Written exercise :: Which lines in the items below contain the word "locality"? Show each of those lines in full.

[Data taken from a collection]
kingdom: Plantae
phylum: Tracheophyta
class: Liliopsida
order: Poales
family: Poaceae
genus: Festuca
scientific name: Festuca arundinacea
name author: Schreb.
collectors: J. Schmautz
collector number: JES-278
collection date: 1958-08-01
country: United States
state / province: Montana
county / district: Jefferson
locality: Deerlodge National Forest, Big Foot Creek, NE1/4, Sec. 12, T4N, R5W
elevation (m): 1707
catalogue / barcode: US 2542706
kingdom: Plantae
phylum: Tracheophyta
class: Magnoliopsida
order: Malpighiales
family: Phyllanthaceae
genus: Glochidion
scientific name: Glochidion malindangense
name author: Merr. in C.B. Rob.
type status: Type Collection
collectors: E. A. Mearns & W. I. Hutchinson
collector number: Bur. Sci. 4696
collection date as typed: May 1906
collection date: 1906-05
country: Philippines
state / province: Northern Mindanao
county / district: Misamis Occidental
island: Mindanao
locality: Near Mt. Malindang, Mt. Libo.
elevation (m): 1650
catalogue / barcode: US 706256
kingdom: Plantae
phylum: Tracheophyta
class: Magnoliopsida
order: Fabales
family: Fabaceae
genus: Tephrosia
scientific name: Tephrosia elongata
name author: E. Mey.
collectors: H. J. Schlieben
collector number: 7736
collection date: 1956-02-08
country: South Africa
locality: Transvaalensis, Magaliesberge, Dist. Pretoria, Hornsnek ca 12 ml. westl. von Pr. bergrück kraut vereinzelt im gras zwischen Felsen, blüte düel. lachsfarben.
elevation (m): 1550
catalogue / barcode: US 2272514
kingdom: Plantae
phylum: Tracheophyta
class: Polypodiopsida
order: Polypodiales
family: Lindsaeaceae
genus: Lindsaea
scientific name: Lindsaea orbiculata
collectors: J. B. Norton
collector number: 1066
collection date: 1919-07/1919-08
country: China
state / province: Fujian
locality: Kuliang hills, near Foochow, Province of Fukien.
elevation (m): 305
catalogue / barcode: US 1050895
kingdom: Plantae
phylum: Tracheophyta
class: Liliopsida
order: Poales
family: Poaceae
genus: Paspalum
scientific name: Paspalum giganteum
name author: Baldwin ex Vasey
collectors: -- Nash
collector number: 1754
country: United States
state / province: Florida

The solution ::
locality: Deerlodge National Forest, Big Foot Creek, NE1/4, Sec. 12, T4N, R5W
locality: Near Mt. Malindang, Mt. Libo.
locality: Transvaalensis, Magaliesberge, Dist. Pretoria, Hornsnek ca 12 ml. westl. von Pr. bergrück kraut vereinzelt im gras zwischen Felsen, blüte düel. lachsfarben.
locality: Kuliang hills, near Foochow, Province of Fukien.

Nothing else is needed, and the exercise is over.